■ SOURCE DATA ■
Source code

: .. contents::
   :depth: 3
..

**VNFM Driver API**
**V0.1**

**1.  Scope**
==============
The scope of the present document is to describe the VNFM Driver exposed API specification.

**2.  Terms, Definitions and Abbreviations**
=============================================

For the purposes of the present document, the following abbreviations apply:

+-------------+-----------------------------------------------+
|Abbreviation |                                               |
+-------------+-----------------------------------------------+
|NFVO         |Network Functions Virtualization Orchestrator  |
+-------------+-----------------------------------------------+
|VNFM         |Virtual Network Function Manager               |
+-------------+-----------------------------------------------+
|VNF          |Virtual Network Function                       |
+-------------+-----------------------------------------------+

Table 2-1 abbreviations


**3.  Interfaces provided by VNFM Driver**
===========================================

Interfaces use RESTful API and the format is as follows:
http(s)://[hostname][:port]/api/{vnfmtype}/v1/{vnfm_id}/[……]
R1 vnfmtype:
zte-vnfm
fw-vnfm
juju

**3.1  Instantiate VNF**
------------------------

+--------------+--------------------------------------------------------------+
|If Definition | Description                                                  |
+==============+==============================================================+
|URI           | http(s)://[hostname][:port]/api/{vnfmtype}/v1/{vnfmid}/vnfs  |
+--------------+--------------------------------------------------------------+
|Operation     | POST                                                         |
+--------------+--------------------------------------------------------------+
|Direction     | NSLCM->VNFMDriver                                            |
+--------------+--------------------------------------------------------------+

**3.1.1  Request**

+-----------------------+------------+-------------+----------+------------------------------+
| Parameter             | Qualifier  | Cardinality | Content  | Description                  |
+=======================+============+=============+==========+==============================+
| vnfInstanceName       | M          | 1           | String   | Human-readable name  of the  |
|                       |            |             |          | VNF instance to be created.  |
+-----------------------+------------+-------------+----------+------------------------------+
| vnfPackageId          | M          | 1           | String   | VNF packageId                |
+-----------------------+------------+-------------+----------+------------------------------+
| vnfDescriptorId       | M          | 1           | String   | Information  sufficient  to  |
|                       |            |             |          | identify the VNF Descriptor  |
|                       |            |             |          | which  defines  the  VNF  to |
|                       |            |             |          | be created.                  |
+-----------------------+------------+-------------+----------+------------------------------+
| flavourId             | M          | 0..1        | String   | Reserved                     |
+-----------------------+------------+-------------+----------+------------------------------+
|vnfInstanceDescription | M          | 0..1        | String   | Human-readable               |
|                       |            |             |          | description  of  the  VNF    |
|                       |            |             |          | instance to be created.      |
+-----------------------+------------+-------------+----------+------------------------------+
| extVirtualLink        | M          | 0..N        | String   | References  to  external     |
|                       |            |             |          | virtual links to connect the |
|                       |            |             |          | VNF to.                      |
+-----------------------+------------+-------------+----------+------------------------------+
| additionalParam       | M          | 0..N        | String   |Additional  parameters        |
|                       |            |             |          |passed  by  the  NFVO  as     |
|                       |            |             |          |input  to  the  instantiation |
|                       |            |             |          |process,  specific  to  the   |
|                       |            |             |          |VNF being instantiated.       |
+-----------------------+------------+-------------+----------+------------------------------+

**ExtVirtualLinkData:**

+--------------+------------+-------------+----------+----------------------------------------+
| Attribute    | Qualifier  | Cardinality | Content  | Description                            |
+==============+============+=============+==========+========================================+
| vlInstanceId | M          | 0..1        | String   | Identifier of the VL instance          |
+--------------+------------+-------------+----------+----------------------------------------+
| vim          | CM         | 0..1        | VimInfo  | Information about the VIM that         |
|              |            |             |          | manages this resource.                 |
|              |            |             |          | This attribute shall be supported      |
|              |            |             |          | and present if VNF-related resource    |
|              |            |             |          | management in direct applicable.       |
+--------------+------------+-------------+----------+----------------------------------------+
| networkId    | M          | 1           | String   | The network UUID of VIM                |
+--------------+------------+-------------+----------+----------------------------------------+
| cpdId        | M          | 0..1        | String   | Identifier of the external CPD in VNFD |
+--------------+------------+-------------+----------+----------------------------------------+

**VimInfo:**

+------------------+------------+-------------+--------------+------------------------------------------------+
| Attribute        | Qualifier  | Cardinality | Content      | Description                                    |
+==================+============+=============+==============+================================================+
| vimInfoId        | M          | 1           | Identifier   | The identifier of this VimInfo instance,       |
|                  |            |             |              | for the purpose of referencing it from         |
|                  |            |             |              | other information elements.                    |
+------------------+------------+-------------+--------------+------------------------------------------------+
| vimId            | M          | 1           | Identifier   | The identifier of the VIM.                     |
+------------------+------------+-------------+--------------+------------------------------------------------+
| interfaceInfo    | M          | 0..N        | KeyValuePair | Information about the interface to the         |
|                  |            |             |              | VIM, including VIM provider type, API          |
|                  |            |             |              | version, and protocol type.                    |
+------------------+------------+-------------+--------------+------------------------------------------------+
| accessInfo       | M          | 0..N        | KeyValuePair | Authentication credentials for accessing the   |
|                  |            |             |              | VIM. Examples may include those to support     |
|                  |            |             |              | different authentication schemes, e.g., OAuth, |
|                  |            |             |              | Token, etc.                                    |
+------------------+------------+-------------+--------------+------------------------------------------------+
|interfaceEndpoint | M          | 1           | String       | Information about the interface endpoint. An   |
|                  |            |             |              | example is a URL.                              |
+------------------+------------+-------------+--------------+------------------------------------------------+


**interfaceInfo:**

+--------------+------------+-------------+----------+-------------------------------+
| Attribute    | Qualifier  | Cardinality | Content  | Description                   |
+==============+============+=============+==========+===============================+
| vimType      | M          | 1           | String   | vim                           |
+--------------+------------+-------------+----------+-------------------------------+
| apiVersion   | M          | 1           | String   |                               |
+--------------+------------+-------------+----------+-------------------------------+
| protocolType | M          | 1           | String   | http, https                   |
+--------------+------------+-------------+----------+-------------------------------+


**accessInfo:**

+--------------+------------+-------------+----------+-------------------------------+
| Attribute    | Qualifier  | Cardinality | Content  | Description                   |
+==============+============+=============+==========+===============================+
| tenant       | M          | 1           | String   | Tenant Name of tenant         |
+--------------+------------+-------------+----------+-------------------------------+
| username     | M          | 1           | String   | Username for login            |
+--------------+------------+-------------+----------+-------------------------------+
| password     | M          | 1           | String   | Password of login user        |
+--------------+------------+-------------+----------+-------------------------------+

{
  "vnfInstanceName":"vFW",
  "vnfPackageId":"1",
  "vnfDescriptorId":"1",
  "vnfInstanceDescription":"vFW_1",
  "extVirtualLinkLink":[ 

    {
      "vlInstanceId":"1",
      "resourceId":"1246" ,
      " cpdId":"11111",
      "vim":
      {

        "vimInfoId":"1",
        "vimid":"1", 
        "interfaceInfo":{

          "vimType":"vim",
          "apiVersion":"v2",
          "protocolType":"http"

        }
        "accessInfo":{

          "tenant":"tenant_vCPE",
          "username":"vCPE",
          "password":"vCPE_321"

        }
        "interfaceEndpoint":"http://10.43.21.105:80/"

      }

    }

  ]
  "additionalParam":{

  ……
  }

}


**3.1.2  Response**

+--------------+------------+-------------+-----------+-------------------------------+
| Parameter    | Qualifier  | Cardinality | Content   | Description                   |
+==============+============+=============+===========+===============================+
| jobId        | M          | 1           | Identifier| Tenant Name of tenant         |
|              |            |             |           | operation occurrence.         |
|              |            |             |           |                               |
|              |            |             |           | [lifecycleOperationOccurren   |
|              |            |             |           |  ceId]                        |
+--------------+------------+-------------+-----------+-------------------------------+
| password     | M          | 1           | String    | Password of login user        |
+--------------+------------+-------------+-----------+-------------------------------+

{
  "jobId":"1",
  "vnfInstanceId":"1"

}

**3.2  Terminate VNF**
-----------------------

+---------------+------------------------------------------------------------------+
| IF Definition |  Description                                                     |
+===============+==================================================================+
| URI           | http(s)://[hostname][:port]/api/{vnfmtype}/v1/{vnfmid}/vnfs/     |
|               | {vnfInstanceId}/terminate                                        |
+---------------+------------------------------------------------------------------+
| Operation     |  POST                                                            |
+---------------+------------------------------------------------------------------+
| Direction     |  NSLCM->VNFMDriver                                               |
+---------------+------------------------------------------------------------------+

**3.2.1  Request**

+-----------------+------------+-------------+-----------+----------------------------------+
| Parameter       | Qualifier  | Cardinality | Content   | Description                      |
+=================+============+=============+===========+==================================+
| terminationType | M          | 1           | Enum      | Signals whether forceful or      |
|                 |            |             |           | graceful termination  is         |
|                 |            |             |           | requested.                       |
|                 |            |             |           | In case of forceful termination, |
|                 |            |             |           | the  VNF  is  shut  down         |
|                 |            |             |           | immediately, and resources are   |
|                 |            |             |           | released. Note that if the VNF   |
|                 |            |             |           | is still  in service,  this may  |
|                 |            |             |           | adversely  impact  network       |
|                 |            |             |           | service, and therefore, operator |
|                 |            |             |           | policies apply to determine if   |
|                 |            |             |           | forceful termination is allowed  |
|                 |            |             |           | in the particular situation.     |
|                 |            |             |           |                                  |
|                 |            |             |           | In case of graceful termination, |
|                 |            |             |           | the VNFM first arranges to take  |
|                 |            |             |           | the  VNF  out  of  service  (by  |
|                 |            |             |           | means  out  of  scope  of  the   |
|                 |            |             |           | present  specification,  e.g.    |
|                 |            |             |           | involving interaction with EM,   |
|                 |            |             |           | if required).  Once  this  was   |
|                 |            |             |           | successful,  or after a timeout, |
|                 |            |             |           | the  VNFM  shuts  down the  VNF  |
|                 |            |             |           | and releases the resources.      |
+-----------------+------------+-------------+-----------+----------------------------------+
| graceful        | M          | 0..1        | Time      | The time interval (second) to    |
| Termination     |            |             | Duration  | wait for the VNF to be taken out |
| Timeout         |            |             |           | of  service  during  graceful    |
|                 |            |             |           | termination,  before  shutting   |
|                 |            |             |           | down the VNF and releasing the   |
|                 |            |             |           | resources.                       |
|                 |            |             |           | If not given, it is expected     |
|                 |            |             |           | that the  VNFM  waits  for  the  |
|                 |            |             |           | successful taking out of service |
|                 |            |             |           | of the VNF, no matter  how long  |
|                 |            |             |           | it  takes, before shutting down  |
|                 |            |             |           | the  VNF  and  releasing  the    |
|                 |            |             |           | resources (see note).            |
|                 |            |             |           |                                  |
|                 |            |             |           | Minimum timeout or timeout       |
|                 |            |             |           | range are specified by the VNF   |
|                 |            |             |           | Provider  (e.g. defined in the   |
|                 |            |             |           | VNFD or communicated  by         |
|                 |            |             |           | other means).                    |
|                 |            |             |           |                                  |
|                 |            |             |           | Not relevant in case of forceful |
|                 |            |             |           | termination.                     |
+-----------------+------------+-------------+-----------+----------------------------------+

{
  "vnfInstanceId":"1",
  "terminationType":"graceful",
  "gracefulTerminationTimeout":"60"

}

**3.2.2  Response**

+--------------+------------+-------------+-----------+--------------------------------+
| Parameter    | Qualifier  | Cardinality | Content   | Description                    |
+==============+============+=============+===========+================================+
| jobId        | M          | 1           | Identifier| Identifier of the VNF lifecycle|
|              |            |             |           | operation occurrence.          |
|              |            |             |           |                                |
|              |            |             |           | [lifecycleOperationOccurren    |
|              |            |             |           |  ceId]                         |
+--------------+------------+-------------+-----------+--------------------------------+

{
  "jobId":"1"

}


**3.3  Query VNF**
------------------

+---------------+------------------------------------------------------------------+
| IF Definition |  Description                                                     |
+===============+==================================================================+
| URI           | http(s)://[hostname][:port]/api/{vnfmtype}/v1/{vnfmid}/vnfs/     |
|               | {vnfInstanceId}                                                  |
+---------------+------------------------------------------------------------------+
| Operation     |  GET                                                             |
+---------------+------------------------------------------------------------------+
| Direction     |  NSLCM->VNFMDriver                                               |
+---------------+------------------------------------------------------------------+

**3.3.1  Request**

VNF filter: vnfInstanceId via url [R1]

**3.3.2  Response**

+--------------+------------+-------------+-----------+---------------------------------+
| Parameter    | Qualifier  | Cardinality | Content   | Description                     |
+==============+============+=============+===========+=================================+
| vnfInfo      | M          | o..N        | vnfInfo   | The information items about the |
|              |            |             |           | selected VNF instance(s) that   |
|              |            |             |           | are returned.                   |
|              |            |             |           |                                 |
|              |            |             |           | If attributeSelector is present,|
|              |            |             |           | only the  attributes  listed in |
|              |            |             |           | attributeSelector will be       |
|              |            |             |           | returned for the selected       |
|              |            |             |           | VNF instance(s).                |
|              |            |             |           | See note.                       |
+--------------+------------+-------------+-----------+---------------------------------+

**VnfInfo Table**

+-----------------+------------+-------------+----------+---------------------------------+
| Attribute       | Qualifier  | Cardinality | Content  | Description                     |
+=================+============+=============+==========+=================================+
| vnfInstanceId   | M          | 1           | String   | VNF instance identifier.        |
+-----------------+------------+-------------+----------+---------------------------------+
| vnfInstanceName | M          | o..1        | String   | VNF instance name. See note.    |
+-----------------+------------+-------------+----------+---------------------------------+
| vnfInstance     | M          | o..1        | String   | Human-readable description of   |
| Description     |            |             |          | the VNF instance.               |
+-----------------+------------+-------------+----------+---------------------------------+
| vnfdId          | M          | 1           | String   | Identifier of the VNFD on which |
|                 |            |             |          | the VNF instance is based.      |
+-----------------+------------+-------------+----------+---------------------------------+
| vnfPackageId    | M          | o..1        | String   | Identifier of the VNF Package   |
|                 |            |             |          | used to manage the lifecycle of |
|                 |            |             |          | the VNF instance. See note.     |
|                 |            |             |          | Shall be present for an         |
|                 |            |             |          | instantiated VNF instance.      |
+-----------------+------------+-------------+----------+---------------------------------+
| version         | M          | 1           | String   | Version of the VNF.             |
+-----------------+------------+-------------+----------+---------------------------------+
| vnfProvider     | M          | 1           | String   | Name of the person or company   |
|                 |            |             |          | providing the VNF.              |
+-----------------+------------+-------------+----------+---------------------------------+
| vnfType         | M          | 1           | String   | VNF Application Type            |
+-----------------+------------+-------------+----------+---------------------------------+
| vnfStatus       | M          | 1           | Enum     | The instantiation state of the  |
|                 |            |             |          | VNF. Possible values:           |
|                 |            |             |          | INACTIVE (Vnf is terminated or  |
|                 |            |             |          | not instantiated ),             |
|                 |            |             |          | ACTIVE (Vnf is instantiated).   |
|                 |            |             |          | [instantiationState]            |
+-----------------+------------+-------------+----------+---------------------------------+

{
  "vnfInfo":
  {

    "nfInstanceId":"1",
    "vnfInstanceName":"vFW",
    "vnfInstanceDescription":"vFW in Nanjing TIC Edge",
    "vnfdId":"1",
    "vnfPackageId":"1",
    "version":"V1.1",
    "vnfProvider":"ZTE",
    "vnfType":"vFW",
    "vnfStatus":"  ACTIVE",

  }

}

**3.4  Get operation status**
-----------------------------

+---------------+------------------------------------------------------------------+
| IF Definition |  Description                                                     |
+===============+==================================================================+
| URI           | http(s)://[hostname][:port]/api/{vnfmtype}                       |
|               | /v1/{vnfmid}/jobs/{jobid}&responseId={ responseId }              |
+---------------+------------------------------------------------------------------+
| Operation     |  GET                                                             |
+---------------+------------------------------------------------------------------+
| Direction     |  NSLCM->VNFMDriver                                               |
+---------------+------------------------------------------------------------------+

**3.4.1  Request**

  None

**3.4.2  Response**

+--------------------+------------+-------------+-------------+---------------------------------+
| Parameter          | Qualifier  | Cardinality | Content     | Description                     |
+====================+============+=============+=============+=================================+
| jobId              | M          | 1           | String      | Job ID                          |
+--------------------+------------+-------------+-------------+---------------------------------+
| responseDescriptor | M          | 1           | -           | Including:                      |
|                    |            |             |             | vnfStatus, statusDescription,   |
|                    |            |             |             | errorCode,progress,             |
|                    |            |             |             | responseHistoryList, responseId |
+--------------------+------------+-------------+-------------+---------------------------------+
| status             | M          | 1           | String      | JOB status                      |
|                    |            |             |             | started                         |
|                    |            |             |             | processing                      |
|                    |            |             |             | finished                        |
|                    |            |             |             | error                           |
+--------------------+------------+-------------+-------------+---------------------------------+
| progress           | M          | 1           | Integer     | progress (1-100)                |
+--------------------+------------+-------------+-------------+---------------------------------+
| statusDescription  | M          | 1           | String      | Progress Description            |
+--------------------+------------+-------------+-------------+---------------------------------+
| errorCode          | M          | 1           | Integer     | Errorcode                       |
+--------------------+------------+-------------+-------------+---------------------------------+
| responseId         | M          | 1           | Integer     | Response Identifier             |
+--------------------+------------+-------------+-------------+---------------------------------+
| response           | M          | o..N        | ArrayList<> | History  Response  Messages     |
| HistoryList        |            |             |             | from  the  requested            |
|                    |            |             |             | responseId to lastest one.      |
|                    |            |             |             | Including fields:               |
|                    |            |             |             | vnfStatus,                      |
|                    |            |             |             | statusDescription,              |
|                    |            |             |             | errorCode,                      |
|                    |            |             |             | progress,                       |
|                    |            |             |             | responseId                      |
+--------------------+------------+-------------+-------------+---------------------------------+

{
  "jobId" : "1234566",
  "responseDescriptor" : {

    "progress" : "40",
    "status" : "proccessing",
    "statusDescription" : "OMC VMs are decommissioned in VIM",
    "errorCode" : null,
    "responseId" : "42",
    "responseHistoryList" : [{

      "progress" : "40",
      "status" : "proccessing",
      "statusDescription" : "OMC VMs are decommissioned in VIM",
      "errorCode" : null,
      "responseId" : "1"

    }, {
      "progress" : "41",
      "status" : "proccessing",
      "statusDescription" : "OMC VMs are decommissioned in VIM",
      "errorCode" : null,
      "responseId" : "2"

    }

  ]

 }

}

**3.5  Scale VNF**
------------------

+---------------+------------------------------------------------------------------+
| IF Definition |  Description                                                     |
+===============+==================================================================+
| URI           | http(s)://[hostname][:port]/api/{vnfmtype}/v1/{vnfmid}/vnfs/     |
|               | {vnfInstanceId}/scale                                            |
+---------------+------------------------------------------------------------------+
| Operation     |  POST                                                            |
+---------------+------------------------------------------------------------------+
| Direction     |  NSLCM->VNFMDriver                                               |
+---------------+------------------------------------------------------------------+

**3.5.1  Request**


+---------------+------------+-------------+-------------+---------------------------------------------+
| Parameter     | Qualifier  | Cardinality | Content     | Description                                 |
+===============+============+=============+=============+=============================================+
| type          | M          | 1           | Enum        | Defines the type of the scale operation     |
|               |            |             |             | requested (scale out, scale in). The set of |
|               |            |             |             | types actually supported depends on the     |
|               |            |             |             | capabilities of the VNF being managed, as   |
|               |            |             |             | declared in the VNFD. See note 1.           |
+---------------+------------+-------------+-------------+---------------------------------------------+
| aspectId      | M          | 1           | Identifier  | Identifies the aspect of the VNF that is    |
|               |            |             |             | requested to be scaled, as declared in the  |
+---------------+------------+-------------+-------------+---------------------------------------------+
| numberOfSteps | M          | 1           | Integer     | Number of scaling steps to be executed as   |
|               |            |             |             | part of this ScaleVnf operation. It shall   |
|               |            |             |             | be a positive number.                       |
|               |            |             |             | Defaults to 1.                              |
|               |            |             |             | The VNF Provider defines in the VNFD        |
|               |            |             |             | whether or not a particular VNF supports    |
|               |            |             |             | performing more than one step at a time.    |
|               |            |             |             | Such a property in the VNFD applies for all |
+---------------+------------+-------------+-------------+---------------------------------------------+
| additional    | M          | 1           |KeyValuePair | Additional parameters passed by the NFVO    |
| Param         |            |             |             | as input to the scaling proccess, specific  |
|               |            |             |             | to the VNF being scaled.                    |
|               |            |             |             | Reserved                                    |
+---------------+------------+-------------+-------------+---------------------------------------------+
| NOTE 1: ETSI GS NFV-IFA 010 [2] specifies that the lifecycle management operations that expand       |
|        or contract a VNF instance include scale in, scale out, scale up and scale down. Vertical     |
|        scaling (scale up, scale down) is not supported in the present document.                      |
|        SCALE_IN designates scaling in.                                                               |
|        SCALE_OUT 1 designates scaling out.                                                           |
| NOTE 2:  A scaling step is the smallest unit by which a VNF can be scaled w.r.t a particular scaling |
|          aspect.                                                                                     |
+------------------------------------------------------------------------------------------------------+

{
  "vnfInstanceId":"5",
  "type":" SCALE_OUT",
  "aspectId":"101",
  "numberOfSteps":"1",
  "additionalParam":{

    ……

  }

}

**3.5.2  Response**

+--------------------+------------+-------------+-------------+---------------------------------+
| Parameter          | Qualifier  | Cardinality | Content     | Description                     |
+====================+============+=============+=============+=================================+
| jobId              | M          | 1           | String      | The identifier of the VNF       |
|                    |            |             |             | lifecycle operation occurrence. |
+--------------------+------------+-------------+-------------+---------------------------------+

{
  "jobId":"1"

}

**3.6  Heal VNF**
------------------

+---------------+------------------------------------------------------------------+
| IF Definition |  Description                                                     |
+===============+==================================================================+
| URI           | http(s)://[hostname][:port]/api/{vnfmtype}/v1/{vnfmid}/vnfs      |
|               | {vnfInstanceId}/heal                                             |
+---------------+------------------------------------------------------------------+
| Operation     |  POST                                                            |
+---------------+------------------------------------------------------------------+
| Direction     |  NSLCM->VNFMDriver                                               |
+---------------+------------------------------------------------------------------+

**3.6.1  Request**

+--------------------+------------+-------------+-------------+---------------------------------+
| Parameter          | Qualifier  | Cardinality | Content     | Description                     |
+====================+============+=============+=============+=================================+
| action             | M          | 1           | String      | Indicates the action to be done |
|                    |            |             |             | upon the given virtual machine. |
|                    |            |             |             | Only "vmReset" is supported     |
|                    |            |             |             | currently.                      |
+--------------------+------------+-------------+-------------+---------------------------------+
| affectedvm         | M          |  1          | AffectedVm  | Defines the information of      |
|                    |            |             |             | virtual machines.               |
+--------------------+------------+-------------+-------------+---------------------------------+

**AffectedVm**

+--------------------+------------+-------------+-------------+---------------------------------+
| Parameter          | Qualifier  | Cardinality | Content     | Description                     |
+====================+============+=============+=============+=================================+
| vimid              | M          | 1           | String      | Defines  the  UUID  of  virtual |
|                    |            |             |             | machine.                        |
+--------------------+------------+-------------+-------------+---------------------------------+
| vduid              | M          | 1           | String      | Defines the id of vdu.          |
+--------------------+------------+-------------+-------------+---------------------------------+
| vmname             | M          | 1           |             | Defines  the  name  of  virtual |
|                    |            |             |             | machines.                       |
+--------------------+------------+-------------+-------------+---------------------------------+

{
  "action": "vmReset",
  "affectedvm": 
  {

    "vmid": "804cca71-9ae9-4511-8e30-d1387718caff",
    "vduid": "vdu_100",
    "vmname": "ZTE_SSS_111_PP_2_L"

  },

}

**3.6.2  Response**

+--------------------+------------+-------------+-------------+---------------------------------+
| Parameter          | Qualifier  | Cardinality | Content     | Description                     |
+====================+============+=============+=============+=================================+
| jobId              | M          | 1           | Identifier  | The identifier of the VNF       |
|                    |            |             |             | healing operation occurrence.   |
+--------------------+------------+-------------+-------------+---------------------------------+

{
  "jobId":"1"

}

■ TO DO ■
Give the number of lines in the records above that contain the word "vmReset". Reply with that number alone.

■ SOLUTION FOR THIS TASK ■
2